In 1994, he won his second Grammy Award for Best Jazz Instrumental Group for a tribute album to Miles Davis. He appeared on the alternative hip hop group A Tribe Called Quest's influential album The Low End Theory on a track called "Verses from the Abstract". Carter also recorded as a member of the jazz combo the Classical Jazz Quartet. In 1994, Carter appeared on the Red Hot Organization's compilation album, Stolen Moments: Red Hot + Cool. The album, meant to raise awareness and funds in support of the AIDS epidemic in relation to the African-American community, was heralded as "Album of the Year" by TIME. In 2001, Carter collaborated with Black Star and John Patton to record "Money Jungle" for the Red Hot Organization's compilation album, Red Hot + Indigo, a tribute to Duke Ellington.

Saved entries
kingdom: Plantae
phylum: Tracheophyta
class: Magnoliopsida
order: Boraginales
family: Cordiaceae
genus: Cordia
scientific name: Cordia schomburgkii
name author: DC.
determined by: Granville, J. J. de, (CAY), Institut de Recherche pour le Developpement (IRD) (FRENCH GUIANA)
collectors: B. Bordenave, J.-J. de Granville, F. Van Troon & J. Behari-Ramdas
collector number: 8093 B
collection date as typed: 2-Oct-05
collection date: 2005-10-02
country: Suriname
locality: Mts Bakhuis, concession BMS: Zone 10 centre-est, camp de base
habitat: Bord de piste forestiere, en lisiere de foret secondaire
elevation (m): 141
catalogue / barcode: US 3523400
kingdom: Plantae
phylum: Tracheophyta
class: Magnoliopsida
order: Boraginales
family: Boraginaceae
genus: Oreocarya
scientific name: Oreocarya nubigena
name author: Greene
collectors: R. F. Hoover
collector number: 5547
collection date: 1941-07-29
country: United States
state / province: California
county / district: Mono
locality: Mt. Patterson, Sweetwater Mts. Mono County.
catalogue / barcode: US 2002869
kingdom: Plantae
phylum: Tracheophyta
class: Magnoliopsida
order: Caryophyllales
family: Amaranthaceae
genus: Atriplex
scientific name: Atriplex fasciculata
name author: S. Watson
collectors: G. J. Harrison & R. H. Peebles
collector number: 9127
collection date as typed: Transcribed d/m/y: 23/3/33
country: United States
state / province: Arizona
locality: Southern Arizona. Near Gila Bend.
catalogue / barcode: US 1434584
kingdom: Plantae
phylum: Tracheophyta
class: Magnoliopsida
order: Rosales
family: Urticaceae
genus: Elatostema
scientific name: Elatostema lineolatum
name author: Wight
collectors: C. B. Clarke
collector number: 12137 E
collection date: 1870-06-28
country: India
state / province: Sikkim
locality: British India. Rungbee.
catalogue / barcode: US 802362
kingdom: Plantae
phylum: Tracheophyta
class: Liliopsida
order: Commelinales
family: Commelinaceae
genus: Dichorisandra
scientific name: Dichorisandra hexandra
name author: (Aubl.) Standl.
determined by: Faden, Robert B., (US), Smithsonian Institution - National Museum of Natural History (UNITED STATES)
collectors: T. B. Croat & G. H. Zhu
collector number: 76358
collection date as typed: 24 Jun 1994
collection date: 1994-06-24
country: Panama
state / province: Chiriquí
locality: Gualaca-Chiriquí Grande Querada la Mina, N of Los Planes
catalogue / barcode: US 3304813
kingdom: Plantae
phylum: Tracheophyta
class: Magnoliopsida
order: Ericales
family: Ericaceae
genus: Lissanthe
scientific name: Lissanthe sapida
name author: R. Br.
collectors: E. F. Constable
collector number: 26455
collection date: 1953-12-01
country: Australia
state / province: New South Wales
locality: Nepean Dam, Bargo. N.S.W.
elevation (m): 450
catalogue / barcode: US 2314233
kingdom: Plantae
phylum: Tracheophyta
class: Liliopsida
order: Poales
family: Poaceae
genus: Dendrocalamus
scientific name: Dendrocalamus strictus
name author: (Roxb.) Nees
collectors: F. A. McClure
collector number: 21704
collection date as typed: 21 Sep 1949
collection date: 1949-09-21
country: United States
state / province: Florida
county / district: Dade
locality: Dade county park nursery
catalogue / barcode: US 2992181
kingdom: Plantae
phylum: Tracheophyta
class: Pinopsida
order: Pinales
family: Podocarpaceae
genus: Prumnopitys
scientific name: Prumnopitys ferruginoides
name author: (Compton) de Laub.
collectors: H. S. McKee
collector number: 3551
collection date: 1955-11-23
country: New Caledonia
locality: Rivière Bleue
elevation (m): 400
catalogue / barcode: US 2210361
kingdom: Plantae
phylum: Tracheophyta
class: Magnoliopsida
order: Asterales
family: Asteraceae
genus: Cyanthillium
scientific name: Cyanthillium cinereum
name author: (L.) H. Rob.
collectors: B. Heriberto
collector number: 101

_ACTIONS TO TAKE:_
- a) Reproduce the part of the passage about Carter that begins at the words "In 1994, he" and stops after "to Duke Ellington.".
- b) Answer these questions from the passage about Carter:
(i) Which publication called Stolen Moments: Red Hot + Cool "Album of the Year"?
(ii) What is the name of the track on The Low End Theory that Carter appeared on?
(iii) Whom does the compilation Red Hot + Indigo pay tribute to?

_YOUR WRITTEN ANSWERS:_
- a)
In 1994, he won his second Grammy Award for Best Jazz Instrumental Group for a tribute album to Miles Davis. He appeared on the alternative hip hop group A Tribe Called Quest's influential album The Low End Theory on a track called "Verses from the Abstract". Carter also recorded as a member of the jazz combo the Classical Jazz Quartet. In 1994, Carter appeared on the Red Hot Organization's compilation album, Stolen Moments: Red Hot + Cool. The album, meant to raise awareness and funds in support of the AIDS epidemic in relation to the African-American community, was heralded as "Album of the Year" by TIME. In 2001, Carter collaborated with Black Star and John Patton to record "Money Jungle" for the Red Hot Organization's compilation album, Red Hot + Indigo, a tribute to Duke Ellington.

- b)
(i) TIME
(ii) "Verses from the Abstract"
(iii) Duke Ellington